My gut told me she wouldn’t make it through the night. My
gut is seldom wrong. I dreaded yesterday’s morning chores like the plague not
only because of the physical cold, but more because of the cold hard facts of
farm life, namely death.
KitKat struggled for two weeks. It started the morning after
Rosey’s pups were born. My thoughts had been consumed by weather reports and
Rosey’s post partum, following a full day and half the night birthing
proposition. I was exhausted, but woke up early to the sound of grunting puppies
when out my window I spot my mama goat Kitkat, trying to give birth.
For a girl who’s always let nature do her thing, I was now
being handed my second shot at midwifery in as many days. A baby was hanging in
its embryonic sac, KitKat was pacing to get it out. She walked toward me as I
raced to the gate. Oddly, she didn’t seem to be in pain, but this was not the
way my other goats had arrived. I hit my knees and gently pulled out baby, sack
and all, working fast to clear its little mouth as I had done the day before
for Rosey’s first pup. But it was too late. I had no way of knowing how long
she’d been pushing. She began licking the lifeless body, and I began to cry, not
at all certain how long to let this go on before taking it away.
I went for a towel, got her some chow and held the other
goats at bay while watching her eat (which she did rather quickly I might add
--good sign of “will to live/moving on”-- goats being better at these things
than humans). I called the vet who confirmed that the oxytocin I had on hand for
dog emergencies, would work for a goat. He gave me the recommended dosage in
case there was another baby inside of her.
If anyone had told me I’d one day be good at giving shots,
I’d have said you have the wrong girl. I’m over that now. I injected the
solution and waited for what I hoped would be one last contraction. She felt it
coming, looked up at me, then walked slowly to her stall, I prayed, to birth something
living. Instead, she was leading me to another baby she’d lost earlier. Stillborn
twins. It made absolutely no sense. She was a perfectly healthy goat, fully to
term. Both babies were large enough to have survived.
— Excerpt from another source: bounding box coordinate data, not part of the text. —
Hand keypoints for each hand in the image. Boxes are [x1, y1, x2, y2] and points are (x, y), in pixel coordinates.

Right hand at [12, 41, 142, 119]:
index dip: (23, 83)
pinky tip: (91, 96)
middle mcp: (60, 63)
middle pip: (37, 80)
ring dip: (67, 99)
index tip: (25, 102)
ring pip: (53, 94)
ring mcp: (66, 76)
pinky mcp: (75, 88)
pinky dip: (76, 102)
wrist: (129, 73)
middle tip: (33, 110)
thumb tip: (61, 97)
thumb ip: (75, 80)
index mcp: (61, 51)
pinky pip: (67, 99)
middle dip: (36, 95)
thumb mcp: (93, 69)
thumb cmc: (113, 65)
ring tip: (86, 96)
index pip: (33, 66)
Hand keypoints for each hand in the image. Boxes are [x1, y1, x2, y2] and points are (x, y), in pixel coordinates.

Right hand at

A neighbor with goats told me there’s no way of knowing, but
odds are good she got butted, triggering premature labor. She was my alpha…one
of two larger goat mamas. But now she would slip into last place for having lost
two babies and being weakened by the process.
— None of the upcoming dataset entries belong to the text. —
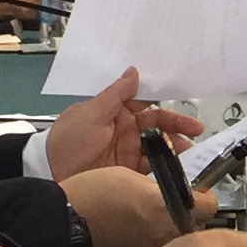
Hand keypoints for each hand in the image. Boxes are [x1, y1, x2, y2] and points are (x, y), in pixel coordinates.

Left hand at [43, 67, 200, 177]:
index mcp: (115, 112)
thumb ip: (115, 95)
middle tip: (195, 130)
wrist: (52, 175)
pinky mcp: (128, 172)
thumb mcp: (91, 114)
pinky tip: (177, 168)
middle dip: (177, 126)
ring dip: (175, 147)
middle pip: (157, 125)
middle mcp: (125, 130)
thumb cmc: (68, 140)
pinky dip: (165, 167)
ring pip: (158, 146)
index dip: (166, 104)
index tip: (185, 105)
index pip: (146, 104)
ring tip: (189, 150)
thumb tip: (133, 71)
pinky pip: (152, 167)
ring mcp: (128, 151)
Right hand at [65, 164, 210, 246]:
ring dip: (172, 238)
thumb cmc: (92, 195)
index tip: (196, 197)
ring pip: (179, 246)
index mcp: (168, 209)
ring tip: (151, 229)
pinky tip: (138, 243)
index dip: (203, 198)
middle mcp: (166, 236)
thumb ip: (163, 189)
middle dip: (190, 221)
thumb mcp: (132, 177)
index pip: (210, 206)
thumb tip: (178, 195)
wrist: (61, 223)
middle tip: (172, 212)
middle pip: (198, 229)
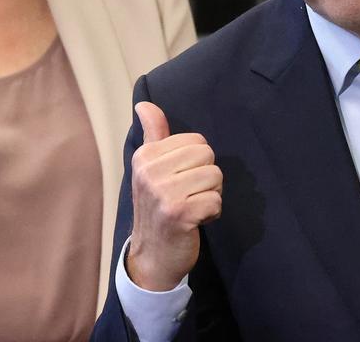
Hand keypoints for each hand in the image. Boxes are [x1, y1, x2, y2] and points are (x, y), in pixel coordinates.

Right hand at [125, 101, 222, 291]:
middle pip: (208, 155)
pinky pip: (216, 200)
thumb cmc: (156, 208)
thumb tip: (144, 103)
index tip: (180, 181)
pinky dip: (212, 212)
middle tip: (189, 195)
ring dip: (211, 195)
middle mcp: (150, 172)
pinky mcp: (180, 214)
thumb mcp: (150, 169)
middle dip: (207, 177)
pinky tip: (196, 221)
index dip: (197, 162)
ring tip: (192, 208)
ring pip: (215, 176)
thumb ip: (153, 134)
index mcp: (144, 156)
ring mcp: (164, 193)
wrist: (152, 257)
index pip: (196, 140)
She appeared fine at first, but two days later when TJ started
roughhousing, pawing at her and knocking her down, I knew he was sensing
something I was not. I had seen him do this once before when another goat had
lost a baby. It scared me to see him playing so rough--keeping her agitated and
exhausted. But a fellow farmer told me this was the nature of a Pyrenees. The
theories on why this happens with a breed trained to protect goats are varied.
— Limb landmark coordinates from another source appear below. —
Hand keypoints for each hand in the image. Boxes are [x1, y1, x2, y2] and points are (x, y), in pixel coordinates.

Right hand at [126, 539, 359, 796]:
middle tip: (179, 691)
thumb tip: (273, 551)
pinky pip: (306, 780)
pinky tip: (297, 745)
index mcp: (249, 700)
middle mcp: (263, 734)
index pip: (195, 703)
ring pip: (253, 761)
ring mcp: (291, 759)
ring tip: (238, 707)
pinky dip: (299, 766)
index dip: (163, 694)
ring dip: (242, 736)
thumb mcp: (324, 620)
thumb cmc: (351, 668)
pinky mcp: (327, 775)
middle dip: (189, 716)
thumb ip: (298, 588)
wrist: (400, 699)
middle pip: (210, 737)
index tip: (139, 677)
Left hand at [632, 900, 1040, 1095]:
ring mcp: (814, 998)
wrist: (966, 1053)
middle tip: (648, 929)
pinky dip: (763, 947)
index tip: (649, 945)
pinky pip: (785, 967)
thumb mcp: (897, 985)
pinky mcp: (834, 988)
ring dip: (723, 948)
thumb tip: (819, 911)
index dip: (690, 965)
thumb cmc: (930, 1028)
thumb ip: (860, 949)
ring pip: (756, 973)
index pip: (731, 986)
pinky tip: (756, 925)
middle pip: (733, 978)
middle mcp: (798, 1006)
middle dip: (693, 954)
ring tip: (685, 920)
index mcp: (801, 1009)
One theory is goats need to keep standing after traumas like losing a baby.
Once down, they’re hard to get back up, so the Pyr is working to keep them
active and on their feet. Another suggests the dog knows the goat’s not going
to make it and tries to hasten the process, so as to save resources for the
remaining, healthier goats in the herd—It’s the "survival of the fittest" encoded in
its genes.
All I know is TJ got scolded a lot that day. It may’ve been
his nature to paw a weakened creature, but it was my nature to nurture it back
to health. I penned her up separately, started her on a diet of egg yolks and
goat’s milk (a powdered supplement I keep on hand in case bottle feeding becomes
necessary). KitKat had come with a baby when I bought her last summer so I put
that baby with her (baby meaning a 8 – 10 month old goat, not a newby). They
seemed to take comfort in being together.
The next day was fine. It was the following that got us as
the temperatures took a nosedive. Her appetite was strong, but her legs were
growing weaker. I carried her outside by day when temps allowed…back inside at
night, never leaving her alone without the protection of me or a stall door
between her and TJ.
Diagnosis: severe anemia. The vet started her on serious
doses of B12 and antibiotics. I added liquid iron to her chow to build back her
red cells. But as the week progressed I watched her life force fade in strange
juxtaposition to the 7 puppies in my basement, growing fatter and more active
with each new day.
It’s the hardest part of farm life for me: death is a big
part of it. Who doesn’t pray for perfect births and healthy babies, but it
seems nature lives to remind us who’s in control (and believe you me, it’s not
us). Best I can tell, my job is to ease the suffering when I can, and let the
life I’ve been blessed to share, for whatever window of time I’m allowed to
share in it, know beyond any shadow of a doubt that it was loved.
This picture was taken 4 days ago (the only day warm enough
to be outside writing). It was KitKat feeling a little weak, but a maybe a little
special. Today, she’s with her maker, as I struggle to process the pain and
self doubt… not at all sure I have what it takes to be a farmer after all.